Did you actually divorce?
What caused him to be unhappy?
Is he seeing others?


----------



## FocusMusic (7 mo ago)

No we are still married--legally neither divorced nor separated. I don't think he is seeing others. He has told his own family about our situation, but not others I believe. When he talks to his colleagues or our kids' teachers, he still refers to me as "my wife". No one outside of his family knows we are not together anymore. He wanted a divorce before he moved out, but after he moved out and we set up the current arrangement, he seems content and never mentioned divorce again. 

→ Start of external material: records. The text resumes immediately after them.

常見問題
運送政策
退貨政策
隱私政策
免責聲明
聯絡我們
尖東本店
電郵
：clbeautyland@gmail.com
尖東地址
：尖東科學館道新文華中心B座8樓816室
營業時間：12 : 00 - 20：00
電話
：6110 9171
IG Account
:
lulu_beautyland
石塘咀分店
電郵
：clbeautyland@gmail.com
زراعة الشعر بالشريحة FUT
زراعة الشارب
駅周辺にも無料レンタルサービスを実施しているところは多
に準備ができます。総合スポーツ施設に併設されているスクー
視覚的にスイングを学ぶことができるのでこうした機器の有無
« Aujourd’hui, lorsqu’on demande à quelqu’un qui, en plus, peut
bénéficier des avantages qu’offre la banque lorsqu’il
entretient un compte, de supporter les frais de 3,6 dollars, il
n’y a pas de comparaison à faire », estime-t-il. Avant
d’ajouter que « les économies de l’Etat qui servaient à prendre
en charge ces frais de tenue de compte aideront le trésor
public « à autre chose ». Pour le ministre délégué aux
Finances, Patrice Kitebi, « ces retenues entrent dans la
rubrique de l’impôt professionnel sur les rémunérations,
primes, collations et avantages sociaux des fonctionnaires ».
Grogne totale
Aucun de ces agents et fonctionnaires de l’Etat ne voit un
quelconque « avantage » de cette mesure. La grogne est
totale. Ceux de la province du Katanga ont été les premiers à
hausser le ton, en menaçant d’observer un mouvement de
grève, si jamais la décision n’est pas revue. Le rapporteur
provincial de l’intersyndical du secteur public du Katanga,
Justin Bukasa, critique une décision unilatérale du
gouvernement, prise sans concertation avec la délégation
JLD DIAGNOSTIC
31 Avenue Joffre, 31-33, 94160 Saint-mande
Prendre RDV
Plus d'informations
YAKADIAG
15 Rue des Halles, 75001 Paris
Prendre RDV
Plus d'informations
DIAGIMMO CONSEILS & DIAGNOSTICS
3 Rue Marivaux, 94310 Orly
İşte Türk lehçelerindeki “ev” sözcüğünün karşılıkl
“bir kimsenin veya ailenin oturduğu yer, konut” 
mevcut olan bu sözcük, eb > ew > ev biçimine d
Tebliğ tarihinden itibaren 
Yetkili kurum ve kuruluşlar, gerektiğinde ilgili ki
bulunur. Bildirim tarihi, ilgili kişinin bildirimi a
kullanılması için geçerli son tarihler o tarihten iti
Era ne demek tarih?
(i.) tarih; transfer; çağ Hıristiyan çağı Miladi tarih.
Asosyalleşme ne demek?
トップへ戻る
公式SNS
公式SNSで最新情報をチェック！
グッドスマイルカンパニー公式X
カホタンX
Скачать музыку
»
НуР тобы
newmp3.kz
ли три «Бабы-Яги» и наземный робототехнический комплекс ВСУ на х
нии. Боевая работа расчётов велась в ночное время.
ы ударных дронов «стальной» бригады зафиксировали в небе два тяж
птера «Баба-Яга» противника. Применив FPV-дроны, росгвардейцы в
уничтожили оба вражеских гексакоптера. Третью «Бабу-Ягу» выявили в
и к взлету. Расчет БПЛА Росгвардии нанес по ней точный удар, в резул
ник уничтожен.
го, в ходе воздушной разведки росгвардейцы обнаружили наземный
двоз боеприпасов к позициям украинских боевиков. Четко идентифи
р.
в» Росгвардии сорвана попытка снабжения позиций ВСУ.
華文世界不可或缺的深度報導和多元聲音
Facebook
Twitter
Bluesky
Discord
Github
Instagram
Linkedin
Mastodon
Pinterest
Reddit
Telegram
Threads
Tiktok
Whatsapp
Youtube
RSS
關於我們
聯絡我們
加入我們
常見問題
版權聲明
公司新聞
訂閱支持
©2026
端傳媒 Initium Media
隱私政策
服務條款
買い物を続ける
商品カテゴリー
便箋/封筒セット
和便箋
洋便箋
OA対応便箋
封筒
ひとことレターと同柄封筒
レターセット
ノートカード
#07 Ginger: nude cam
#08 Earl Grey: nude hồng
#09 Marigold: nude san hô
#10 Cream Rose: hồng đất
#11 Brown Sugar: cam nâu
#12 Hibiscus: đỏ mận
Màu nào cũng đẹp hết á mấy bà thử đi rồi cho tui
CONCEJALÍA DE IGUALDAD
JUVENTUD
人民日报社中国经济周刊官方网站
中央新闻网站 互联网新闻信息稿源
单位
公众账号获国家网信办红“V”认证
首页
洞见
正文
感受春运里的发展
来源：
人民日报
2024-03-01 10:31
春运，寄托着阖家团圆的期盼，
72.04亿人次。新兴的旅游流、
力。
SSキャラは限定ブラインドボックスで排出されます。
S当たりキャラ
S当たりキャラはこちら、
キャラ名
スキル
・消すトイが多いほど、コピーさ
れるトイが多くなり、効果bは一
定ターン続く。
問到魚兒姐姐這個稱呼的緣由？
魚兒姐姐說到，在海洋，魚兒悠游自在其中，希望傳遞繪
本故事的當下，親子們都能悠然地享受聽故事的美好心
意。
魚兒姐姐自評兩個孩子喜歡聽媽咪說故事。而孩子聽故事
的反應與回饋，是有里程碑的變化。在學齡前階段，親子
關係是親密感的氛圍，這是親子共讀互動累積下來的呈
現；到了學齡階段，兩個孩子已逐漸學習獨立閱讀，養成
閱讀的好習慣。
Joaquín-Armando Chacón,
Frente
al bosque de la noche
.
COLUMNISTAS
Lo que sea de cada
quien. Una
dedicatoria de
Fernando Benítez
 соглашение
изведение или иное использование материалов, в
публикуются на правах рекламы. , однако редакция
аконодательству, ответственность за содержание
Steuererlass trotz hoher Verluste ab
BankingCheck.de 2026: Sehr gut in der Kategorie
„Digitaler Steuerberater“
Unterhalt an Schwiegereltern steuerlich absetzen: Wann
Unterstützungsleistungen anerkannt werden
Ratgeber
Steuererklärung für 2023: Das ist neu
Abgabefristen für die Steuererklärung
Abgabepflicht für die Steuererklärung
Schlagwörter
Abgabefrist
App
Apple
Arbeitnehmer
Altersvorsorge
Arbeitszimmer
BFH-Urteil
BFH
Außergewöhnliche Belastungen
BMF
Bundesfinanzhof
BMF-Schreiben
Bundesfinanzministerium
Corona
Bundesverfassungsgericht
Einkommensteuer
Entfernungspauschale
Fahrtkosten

I think having kids caused him to be unhappy. He's introverted and needs a lot of alone time. The kids have some special issues which make them difficult to raise (beyond the normal difficulty of raising kids). Also we both have demanding jobs. During the most difficult years with the kids, I basically had no time for him, after balancing the kids and the job.


----------



## FocusMusic (7 mo ago)

Think I have fallen into depression. Can’t concentrate on anything. Feel my head hurts all the time. Don’t want to get out of bed.


----------



## ewam (May 28, 2017)

FocusMusic said:


> Think I have fallen into depression. Can’t concentrate on anything. Feel my head hurts all the time. Don’t want to get out of bed.


are you going to make appointment with doctor?


----------